Monday, January 23, 2017 – 8:00 pm [Concert]
Pacifica Quartet with Jörg Widmann, clarinet
The exuberant, Grammy-winning Pacifica joins forces with German composer and clarinetist Jörg Widmann, well-matched partners for the striking works you’ll hear in this concert. Widmann’s dramatic, sinister Jagdquartett is a grimly ironic scherzo channeling the intensity and chaos of the hunt, and the pyrotechnical brilliance of the Weber Clarinet Quintet is breathtaking.
HAYDN String Quartet in G major, op. 76, no. 1
WIDMANN Jagdquartett [String Quartet no. 3]
WEBER Clarinet Quintet in B-flat major, op. 34
Coolidge Auditorium, Thomas Jefferson Building
Free, tickets required
If advance tickets are no longer available via Eventbrite, RUSH passes will be distributed at the door beginning at 6:00 pm.
Pre-concert conversation with the artists (6:30 pm – Whittall Pavilion)
Free, no tickets required
***
Wednesday, January 25, 2017 – 8:00 pm [Concert]
Musicians from Marlboro
Nicholas Phan, tenor; Michelle Ross, violin; Carmit Zori, violin; Rebecca Albers, viola; Alice Yoo, cello; Lydia Brown, piano
Musicians from Marlboro return to the Library for a mixed vocal and instrumental chamber evening that highlights the musical and cultural connections between Austria, Germany, Ireland and Great Britain.
HAYDN String Quartet in D major, op. 76, no. 5
BEETHOVEN Selections from Irische Lieder, WoO 152
VAUGHAN WILLIAMS On Wenlock Edge
BEETHOVEN String Quartet in C major, op. 59, no. 3 (“Razumovsky”)
Presented in association with the Bill and Mary Meyer Concert Series of the Smithsonian Freer and Sackler Galleries.
Coolidge Auditorium, Thomas Jefferson Building
Free, tickets required
Advance tickets are no longer available. RUSH passes will be distributed at the door beginning at 6:00 pm.
Nightcap conversation with the artists (immediately following the concert, onstage)
Free, no tickets required
***
Thursday, January 26, 2017 – 7:00 pm [Lecture]
“The Rhythmic Imagination in African Music”

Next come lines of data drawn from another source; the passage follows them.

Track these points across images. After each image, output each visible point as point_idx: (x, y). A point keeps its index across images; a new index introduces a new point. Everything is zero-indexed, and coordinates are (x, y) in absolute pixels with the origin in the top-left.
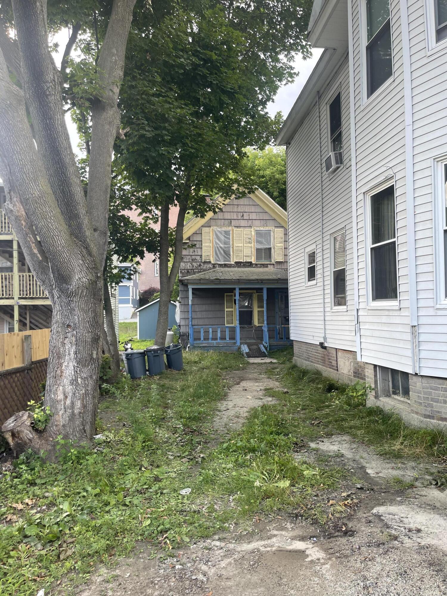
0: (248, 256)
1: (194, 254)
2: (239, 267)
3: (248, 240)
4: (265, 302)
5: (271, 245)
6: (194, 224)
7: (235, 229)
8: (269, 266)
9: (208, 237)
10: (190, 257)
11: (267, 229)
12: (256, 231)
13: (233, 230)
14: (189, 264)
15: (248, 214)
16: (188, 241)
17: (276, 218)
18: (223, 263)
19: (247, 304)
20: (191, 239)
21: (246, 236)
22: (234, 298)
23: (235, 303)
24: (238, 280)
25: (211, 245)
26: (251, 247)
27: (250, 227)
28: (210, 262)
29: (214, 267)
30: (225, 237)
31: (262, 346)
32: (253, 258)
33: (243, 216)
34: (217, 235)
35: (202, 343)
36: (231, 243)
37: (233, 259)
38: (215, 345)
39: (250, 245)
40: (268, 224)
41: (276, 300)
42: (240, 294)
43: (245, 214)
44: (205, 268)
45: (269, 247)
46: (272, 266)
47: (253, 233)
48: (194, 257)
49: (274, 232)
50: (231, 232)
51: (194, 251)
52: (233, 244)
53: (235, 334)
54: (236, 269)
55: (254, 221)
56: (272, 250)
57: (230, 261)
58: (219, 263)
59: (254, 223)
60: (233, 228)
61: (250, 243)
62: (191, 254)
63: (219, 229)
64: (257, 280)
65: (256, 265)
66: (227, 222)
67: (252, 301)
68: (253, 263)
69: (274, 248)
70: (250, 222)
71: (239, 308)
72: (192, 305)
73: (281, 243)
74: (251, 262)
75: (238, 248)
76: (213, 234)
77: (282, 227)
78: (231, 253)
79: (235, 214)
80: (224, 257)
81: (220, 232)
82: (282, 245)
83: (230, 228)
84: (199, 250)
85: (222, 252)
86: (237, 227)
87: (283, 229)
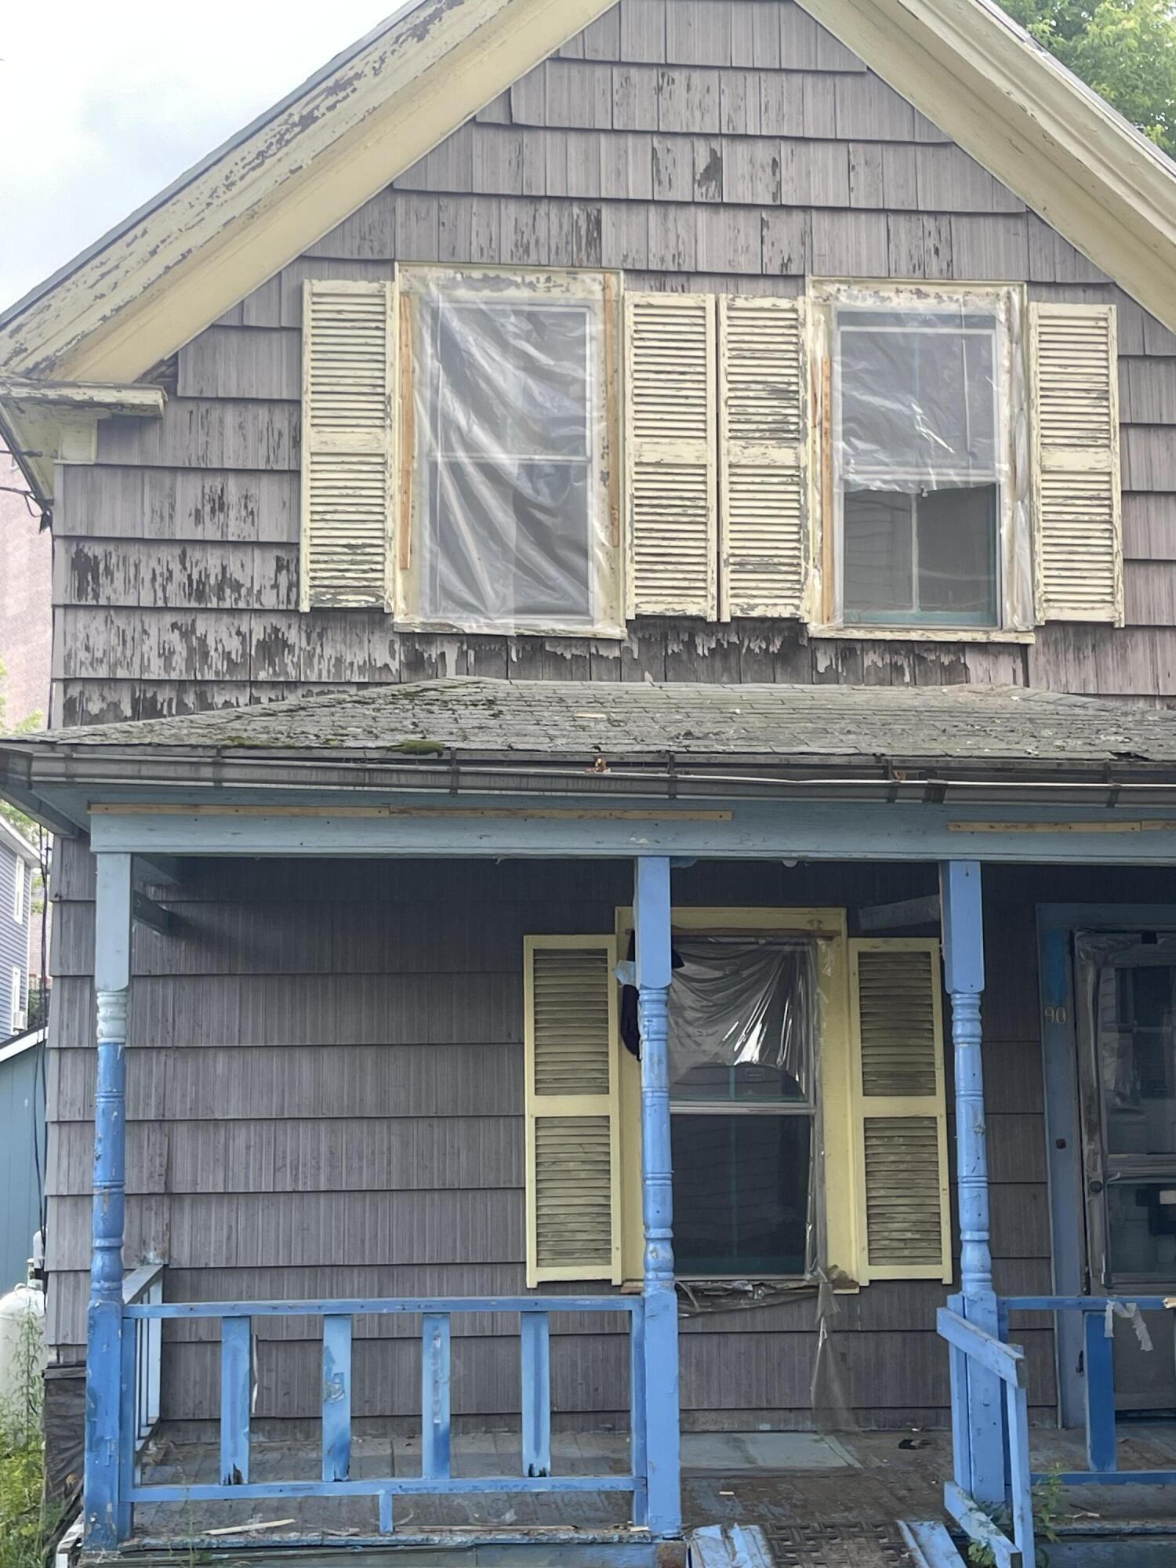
0: (766, 566)
1: (211, 532)
2: (672, 668)
3: (764, 408)
4: (966, 1027)
5: (988, 464)
6: (215, 221)
7: (635, 296)
8: (974, 663)
9: (367, 372)
10: (169, 556)
11: (952, 300)
12: (848, 317)
13: (613, 310)
14: (158, 629)
15: (763, 152)
16: (153, 397)
17: (1038, 197)
18: (508, 625)
19: (751, 1053)
20: (187, 385)
21: (752, 368)
22: (617, 975)
23: (631, 1039)
24: (666, 760)
25: (391, 442)
26: (796, 477)
27: (790, 279)
28: (377, 616)
29: (416, 664)
30: (530, 367)
31: (940, 1541)
32: (815, 582)
33: (714, 169)
34: (450, 352)
35: (234, 1513)
36: (595, 432)
37: (615, 592)
38: (386, 1531)
39: (784, 455)
40: (963, 261)
41: (1057, 1016)
42: (684, 944)
43: (737, 160)
44: (320, 671)
45: (976, 477)
46: (1005, 669)
47: (815, 342)
48: (213, 562)
49: (1019, 339)
50: (594, 327)
51: (219, 505)
52: (613, 446)
53: (621, 1365)
54: (645, 686)
55: (822, 224)
56: (1009, 516)
57: (581, 611)
58: (471, 625)
59: (821, 244)
60: (619, 283)
61: (784, 433)
62: (184, 529)
63: (476, 297)
64: (882, 766)
65: (847, 649)
66: (551, 224)
67: (803, 1011)
68: (816, 628)
69: (1025, 492)
70: (785, 231)
71: (678, 1087)
72: (128, 1052)
73: (1091, 440)
74: (796, 625)
75: (662, 482)
76: (413, 344)
77: (1104, 288)
78: (597, 530)
79: (638, 152)
80: (525, 567)
81: (486, 322)
82: (1108, 459)
83: (589, 286)
84: (267, 493)
85: (504, 518)
86: (659, 277)
87: (1108, 311)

Kofi Agawu, PhD, Professor of Music, Princeton University
Distinguished musicologist Kofi Agawu discusses the rhythmic imagination in African music, based on his recent book The African Imagination in Music. Agawu has taught at King’s College London, Cornell, Yale and Harvard, and held visiting positions at Indiana University, University of Oregon, Hong Kong University, and Oxford. He is a fellow of the Ghana Academy of Arts and Sciences and has received the Eva Judd O’Meara Award from the Music Library Association and Harrison Medal from the Society for Musicology in Ireland. His books include Communication in Eighteenth-Century Music (2008), Music as Discourse: Semiotic Adventures in Romantic Music (2008), and Representing African Music: Postcolonial Notes, Queries, Positions (2003). He holds a PhD from Stanford University, an M.M from King’s College London, and a B.A. from Reading University.